My short essay Gamification is Bullshit was a very widely read provocation, but it was never meant to be a complex argument. I’ve finally written a longer, more detailed version of that argument in an article titled “Why Gamification Is Bullshit.” It will appear in Steffen P. Walz and Sebastian Deterding’s forthcoming collection The Gameful World: Approaches, Issues, Applications, to be published by MIT Press later this year.
But I have to admit, I’ve been anxious making all of you wait for it. So I thought I’d post occasional excerpts. Here’s one:
Given the long tradition of business intelligence in the enterprise, why might gamification proponents not connect their efforts to such historical examples in order to make their products and services more palatable and appealing? Partly because nobody wants to talk about OLAP and data mining, partly because selling IT solutions is far more complex than selling marketing, sales, and human resources solutions, and perhaps even partly because the gamification community just doesn’t know about that part of industrial history.

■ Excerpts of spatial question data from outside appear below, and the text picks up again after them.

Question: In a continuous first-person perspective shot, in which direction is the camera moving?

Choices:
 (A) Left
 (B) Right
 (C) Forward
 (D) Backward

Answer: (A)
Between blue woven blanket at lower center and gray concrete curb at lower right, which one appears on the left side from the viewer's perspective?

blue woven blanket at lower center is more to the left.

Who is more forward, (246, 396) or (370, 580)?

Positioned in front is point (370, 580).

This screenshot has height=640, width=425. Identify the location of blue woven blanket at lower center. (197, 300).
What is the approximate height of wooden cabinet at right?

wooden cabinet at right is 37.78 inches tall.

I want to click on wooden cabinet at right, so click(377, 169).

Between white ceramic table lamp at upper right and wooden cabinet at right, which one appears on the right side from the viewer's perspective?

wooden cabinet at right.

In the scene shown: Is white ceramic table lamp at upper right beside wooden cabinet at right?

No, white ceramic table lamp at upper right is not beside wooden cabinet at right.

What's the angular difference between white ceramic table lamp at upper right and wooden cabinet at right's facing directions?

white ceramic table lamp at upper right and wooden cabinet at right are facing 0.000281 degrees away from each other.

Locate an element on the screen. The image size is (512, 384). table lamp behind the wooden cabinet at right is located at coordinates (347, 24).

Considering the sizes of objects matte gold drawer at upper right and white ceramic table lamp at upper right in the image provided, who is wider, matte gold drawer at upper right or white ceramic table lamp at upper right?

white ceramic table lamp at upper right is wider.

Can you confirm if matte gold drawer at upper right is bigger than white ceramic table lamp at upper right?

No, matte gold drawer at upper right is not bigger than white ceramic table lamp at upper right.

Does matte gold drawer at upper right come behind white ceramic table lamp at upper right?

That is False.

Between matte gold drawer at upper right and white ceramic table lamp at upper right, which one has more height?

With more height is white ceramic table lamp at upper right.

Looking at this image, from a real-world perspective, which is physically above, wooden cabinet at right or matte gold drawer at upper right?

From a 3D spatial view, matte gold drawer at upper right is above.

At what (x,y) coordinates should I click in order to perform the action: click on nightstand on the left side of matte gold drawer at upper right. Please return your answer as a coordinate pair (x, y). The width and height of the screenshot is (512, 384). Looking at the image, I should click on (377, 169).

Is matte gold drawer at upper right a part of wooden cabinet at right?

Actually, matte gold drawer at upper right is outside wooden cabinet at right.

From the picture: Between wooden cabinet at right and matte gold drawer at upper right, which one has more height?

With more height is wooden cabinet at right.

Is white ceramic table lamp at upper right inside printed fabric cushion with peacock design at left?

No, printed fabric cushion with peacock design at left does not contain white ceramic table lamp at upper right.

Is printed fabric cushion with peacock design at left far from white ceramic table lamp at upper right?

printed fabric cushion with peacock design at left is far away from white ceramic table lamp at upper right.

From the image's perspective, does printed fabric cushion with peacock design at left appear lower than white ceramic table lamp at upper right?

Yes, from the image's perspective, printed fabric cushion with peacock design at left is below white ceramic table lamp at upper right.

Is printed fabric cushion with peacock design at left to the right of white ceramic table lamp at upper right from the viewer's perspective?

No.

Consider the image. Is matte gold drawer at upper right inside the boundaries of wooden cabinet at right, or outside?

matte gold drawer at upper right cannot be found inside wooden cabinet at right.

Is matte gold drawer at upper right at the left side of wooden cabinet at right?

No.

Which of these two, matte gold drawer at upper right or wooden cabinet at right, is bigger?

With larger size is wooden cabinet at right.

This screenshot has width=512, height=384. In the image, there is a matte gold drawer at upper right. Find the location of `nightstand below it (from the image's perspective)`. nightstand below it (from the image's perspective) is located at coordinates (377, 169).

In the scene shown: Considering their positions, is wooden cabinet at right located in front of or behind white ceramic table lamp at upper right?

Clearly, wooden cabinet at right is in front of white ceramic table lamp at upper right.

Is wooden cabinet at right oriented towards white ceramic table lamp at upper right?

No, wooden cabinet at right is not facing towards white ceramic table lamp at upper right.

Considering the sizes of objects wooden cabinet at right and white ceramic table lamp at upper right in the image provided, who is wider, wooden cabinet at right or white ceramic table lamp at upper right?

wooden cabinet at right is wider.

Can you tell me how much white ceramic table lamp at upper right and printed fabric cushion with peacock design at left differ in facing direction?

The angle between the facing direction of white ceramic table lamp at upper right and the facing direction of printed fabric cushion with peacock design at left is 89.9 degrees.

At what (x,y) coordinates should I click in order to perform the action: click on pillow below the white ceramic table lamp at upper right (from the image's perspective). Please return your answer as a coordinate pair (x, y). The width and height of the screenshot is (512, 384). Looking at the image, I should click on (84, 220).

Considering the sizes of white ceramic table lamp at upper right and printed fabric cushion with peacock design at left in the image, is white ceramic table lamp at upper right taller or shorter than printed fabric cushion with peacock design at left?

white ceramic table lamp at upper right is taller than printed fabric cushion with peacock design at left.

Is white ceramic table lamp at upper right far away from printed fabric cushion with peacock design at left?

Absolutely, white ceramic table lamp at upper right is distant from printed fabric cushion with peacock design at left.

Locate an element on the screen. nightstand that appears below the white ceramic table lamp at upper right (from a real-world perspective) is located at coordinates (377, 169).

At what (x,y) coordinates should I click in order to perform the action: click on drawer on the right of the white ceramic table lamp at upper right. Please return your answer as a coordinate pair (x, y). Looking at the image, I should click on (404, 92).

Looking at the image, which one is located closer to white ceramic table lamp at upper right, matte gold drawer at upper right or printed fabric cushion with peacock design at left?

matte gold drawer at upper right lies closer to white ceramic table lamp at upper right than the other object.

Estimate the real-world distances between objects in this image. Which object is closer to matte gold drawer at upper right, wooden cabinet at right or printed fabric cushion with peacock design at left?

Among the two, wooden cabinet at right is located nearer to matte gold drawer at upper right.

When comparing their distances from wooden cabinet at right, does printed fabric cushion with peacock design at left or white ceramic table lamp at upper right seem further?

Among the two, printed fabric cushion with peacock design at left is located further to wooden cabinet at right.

But most of all: the uncertainty and opportunity presented by a flood of young (and therefore inexpensive) millennials coming of age and looking for work, and the weird and incomprehensible appeal of games among that population (particularly in the minds of older managers and executives) combine to make a game-based solution seem both sexier and more relevant to today’s business goals. Among those goals: corporate middle- and upper-managers who have to make themselves and their divisions appear creative and winsome while also keeping up with competitors by ticking the latest trend boxes without giving in to the ennui of meaningless corporatism. No executive wants to attend a conference on “new approaches to business intelligence through smart dashboards.” By comparison, a conference on gamification sounds like a trip to Disneyland.